I had to adjust a bit, but I work from home and am single with no kids of my own, so it wasn't as difficult as it is for some people I'm sure. But yeah, I have never done as much for any other family member or friend, but if I were given the choice again, I'd do it all again in a heartbeat.
Why couldn't they move close to you? You had a job and life settled. They are retired and therefore far more flexible in that aspect.
There might be some factors you didn't share of course. If I was asked the same I would help but it's my parents who would have to move. If they are not willing then clearly that help is not needed so badly to justify such a drastic change in my life.
Yeah, I understand what you mean. I lived in one of the pricier cities in the US with sky high cost of living. While my parents could afford to move there, it would be a lot more costly as far as living than where we all are currently. That and the mental/physical burden of moving at their age would be heavy for them even with hiring movers, etc.

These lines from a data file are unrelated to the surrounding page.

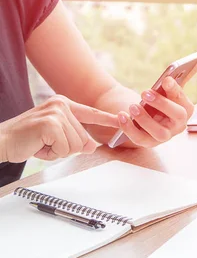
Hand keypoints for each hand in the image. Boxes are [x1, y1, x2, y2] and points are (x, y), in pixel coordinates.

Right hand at [0, 95, 118, 162]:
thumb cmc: (27, 139)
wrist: (1, 141)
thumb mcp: (56, 137)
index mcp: (64, 104)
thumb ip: (76, 138)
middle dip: (67, 148)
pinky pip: (64, 148)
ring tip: (42, 144)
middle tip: (46, 143)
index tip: (123, 120)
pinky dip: (52, 153)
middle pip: (84, 138)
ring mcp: (56, 113)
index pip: (91, 114)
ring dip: (58, 151)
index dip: (108, 119)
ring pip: (76, 145)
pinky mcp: (50, 124)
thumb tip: (93, 146)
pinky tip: (38, 146)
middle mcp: (61, 105)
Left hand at [116, 76, 194, 147]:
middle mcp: (178, 125)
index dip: (176, 90)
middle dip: (162, 104)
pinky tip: (121, 116)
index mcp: (186, 110)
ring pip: (160, 132)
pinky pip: (140, 139)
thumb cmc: (161, 100)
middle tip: (145, 92)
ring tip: (133, 105)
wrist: (145, 116)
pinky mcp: (148, 142)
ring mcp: (164, 136)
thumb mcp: (170, 88)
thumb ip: (183, 75)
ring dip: (146, 119)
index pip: (184, 101)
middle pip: (177, 117)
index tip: (165, 80)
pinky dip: (129, 128)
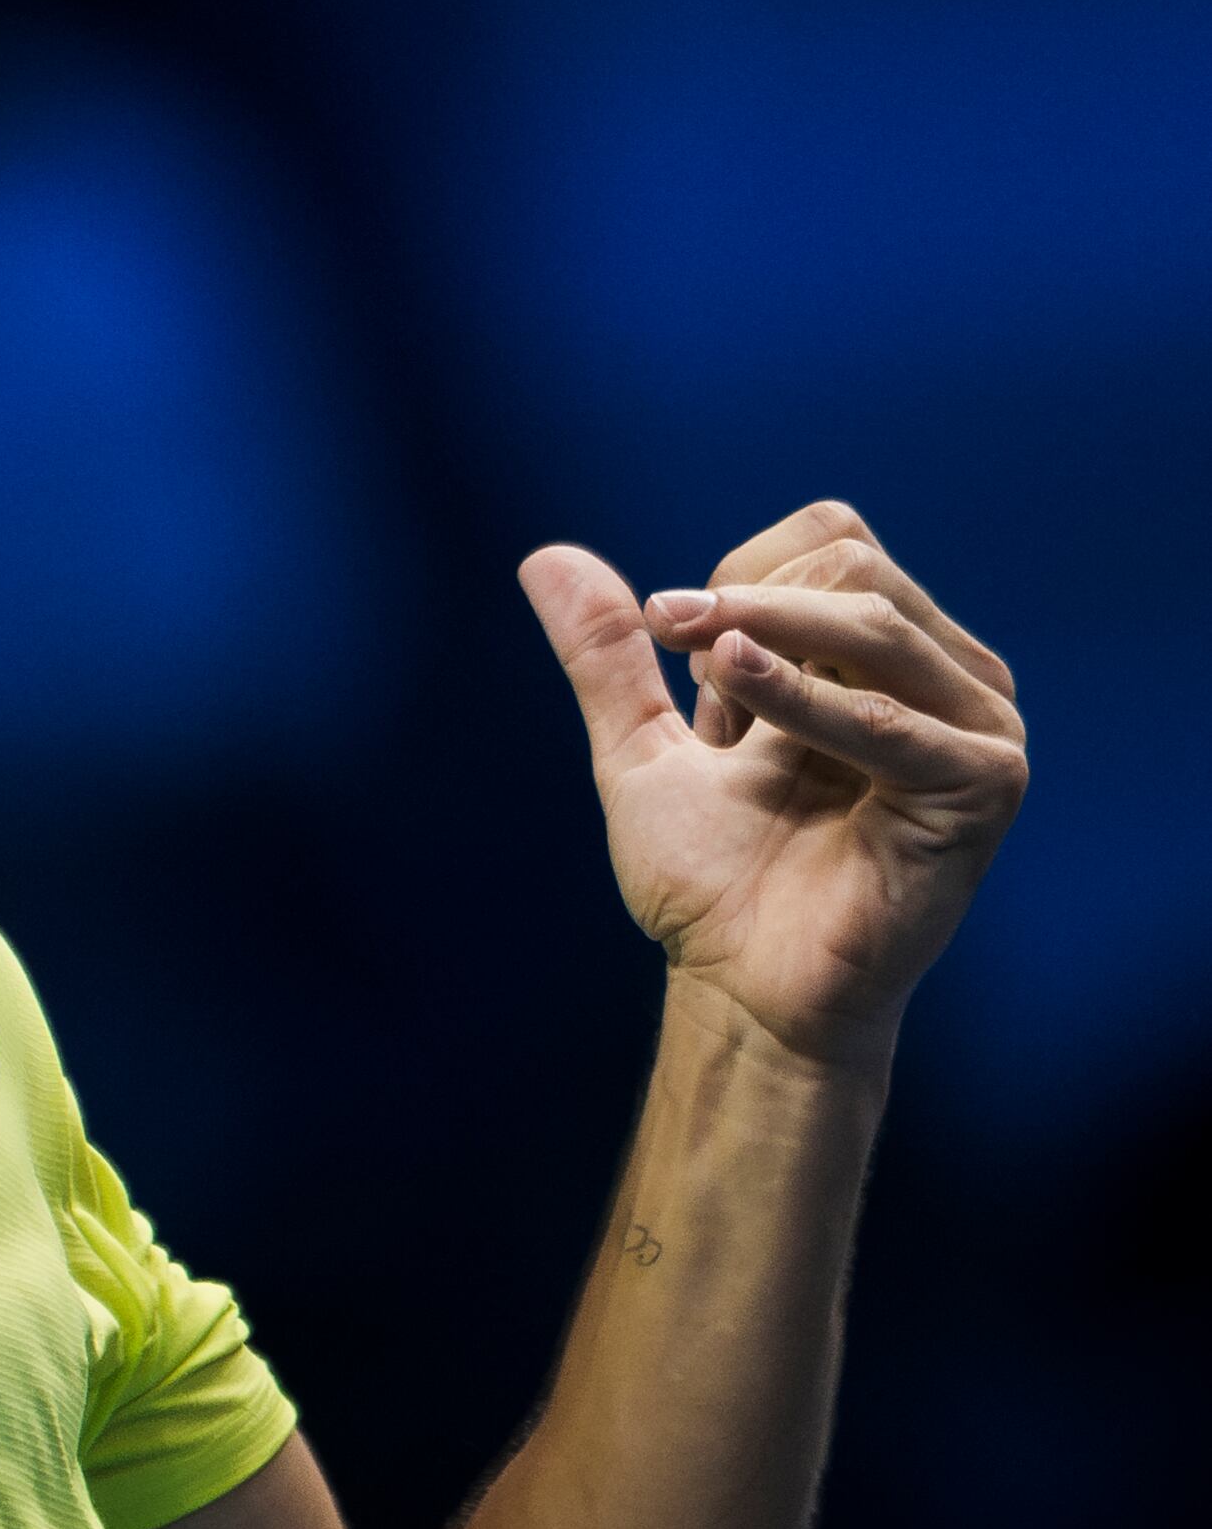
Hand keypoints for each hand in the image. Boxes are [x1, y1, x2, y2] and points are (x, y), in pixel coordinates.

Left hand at [520, 502, 1025, 1068]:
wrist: (743, 986)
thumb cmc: (711, 881)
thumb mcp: (641, 750)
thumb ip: (606, 657)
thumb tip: (544, 556)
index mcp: (875, 662)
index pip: (831, 542)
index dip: (739, 571)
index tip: (662, 626)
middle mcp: (937, 681)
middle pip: (850, 566)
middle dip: (743, 600)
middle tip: (674, 648)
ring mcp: (972, 728)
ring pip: (873, 619)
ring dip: (766, 633)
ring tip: (702, 670)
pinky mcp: (983, 783)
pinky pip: (892, 715)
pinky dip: (805, 702)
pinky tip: (740, 710)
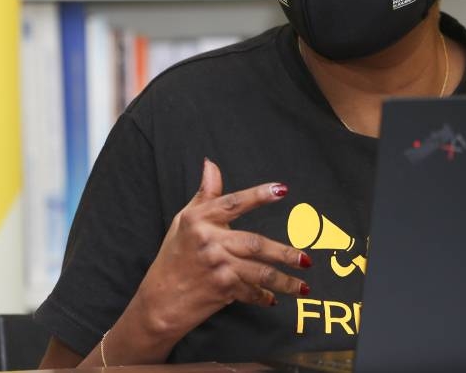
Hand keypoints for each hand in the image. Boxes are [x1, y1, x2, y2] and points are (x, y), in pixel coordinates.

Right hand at [134, 158, 311, 340]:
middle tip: (306, 259)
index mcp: (199, 220)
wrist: (159, 301)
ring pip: (259, 273)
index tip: (282, 190)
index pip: (233, 203)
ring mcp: (217, 268)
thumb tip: (211, 164)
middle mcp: (209, 243)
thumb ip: (205, 194)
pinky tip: (275, 298)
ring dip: (284, 281)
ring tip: (304, 287)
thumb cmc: (173, 256)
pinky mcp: (221, 290)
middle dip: (284, 253)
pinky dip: (263, 296)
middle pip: (255, 244)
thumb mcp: (183, 220)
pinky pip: (250, 292)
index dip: (258, 195)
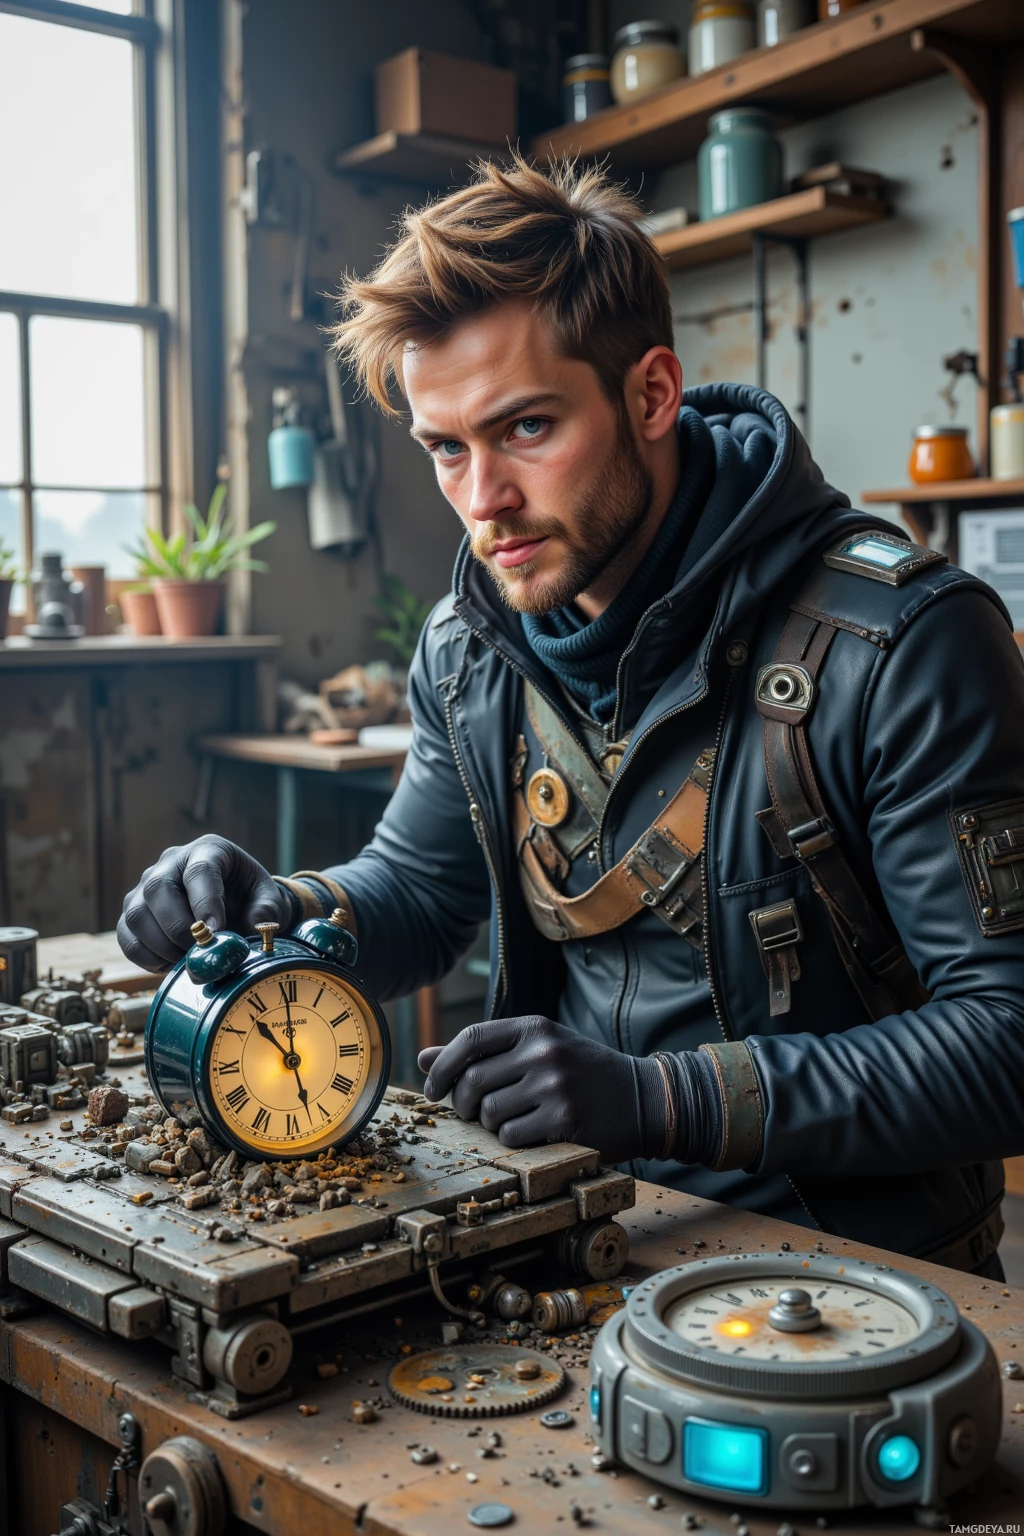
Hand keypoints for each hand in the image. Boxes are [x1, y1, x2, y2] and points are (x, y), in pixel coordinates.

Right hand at [117, 835, 291, 971]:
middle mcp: (170, 863)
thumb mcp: (268, 899)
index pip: (200, 870)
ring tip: (189, 960)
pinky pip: (127, 937)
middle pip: (158, 889)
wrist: (233, 905)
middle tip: (199, 952)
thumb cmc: (249, 898)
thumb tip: (257, 927)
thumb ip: (266, 911)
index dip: (205, 902)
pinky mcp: (133, 913)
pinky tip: (172, 964)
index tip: (215, 932)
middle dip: (179, 927)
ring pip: (137, 914)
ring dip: (162, 946)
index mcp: (208, 850)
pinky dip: (147, 957)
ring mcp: (146, 887)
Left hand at [418, 1015, 666, 1163]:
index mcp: (534, 1027)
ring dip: (489, 1125)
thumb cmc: (582, 1073)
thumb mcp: (538, 1050)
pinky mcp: (565, 1121)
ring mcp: (555, 1086)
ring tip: (511, 1122)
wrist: (643, 1098)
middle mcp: (543, 1051)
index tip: (432, 1089)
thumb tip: (423, 1059)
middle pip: (472, 1081)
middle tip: (471, 1114)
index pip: (470, 1039)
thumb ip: (484, 1053)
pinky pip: (511, 1136)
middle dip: (462, 1104)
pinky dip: (512, 1141)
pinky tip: (532, 1134)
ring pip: (489, 1113)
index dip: (442, 1067)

It just worked out. My life, as of right now, is very flexible with very few responsibilities other than my job, so it was an easier decision to make than most would have given similar circumstances and choices.

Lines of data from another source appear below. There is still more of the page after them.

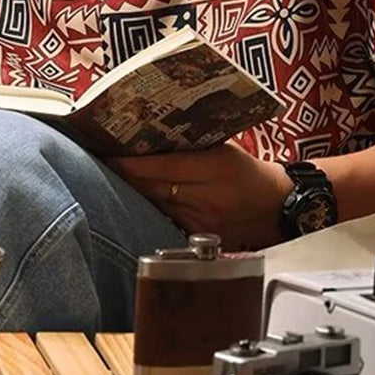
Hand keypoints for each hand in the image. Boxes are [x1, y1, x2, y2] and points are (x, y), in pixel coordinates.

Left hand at [108, 143, 290, 250]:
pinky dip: (149, 210)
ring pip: (155, 206)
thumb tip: (150, 137)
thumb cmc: (248, 171)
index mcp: (216, 167)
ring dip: (132, 193)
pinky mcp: (199, 237)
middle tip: (99, 161)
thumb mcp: (224, 149)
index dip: (131, 162)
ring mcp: (202, 221)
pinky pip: (165, 221)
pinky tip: (135, 202)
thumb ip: (191, 146)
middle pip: (153, 188)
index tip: (108, 152)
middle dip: (124, 175)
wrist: (275, 206)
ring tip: (109, 178)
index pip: (163, 166)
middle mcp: (207, 197)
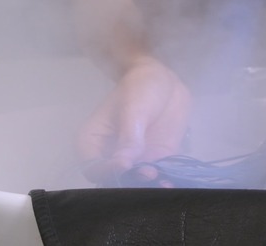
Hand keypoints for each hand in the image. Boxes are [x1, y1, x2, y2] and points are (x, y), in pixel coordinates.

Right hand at [77, 57, 191, 183]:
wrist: (164, 79)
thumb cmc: (140, 87)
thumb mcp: (133, 110)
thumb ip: (129, 138)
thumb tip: (123, 165)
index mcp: (93, 143)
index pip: (94, 168)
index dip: (108, 172)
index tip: (126, 166)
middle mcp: (111, 156)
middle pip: (117, 179)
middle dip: (132, 183)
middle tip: (148, 177)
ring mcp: (135, 159)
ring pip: (138, 180)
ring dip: (150, 185)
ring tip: (163, 185)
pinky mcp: (156, 158)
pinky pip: (159, 174)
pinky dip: (165, 180)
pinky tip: (173, 183)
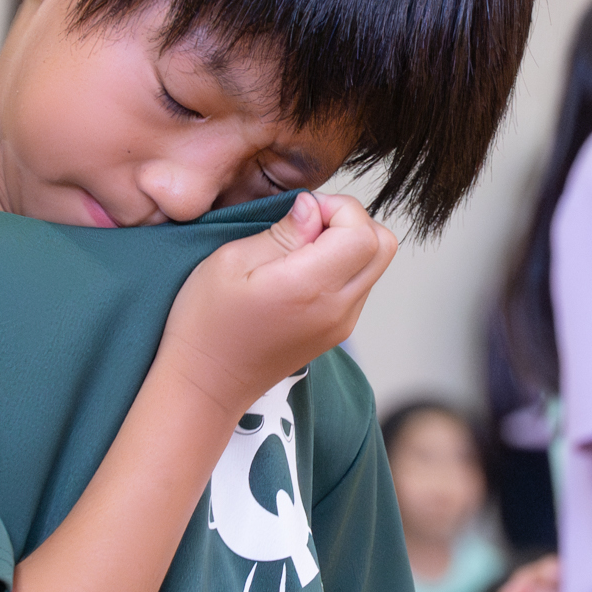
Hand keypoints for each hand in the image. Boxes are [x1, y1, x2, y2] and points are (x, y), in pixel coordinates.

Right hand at [157, 192, 398, 417]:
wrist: (207, 383)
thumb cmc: (207, 322)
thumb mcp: (231, 261)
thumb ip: (282, 232)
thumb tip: (312, 207)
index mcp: (310, 287)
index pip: (363, 232)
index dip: (338, 208)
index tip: (303, 211)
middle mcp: (338, 308)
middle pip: (384, 246)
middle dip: (352, 221)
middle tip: (308, 224)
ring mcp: (343, 324)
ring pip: (375, 265)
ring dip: (348, 244)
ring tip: (300, 249)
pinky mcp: (338, 332)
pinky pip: (360, 285)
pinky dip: (342, 266)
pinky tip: (301, 271)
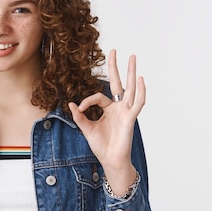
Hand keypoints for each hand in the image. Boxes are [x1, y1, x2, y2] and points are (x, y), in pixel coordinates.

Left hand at [68, 50, 144, 193]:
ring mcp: (126, 112)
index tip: (79, 108)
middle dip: (116, 67)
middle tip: (115, 50)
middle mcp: (118, 108)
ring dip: (131, 72)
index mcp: (108, 109)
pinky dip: (140, 91)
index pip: (98, 96)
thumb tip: (70, 103)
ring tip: (132, 57)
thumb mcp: (86, 129)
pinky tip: (140, 79)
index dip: (87, 100)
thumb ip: (79, 116)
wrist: (110, 160)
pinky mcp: (131, 118)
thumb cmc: (101, 146)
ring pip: (130, 88)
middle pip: (118, 83)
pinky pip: (138, 103)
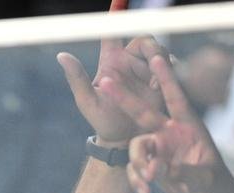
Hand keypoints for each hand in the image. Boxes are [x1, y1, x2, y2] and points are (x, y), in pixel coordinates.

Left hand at [57, 0, 168, 145]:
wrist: (123, 139)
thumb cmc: (101, 120)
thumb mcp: (87, 100)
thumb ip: (77, 77)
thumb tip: (61, 55)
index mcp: (111, 60)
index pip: (112, 32)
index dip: (116, 13)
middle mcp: (129, 61)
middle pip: (145, 39)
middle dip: (151, 49)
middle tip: (152, 68)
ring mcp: (146, 70)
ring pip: (160, 52)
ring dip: (160, 65)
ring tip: (154, 88)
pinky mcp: (162, 79)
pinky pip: (172, 66)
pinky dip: (169, 74)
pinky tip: (160, 91)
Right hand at [105, 52, 233, 192]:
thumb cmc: (217, 188)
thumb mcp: (205, 180)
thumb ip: (183, 171)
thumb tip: (160, 168)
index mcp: (189, 128)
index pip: (176, 98)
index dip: (166, 78)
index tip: (157, 58)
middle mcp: (170, 134)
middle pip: (143, 113)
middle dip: (124, 99)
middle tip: (105, 83)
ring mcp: (159, 149)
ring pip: (135, 148)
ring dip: (138, 165)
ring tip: (149, 183)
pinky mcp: (151, 165)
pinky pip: (135, 168)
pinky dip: (137, 180)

I will admit I miss my friends though. I keep up via social media and the occassional jitsi meet/zoom call, text message, etc, but I do miss getting together for coffee or beer from time to time.
Anyways, thanks for asking. I hope that sheds a bit more light on it.
It makes sense. Everyone situation is unique.
I'm dealing with some entitled person in my family so I have learnt to be defensive on this sort of requests. I'm prividing help but with the clear boundaries. I'm not going to sacrifice my life because someone wants to.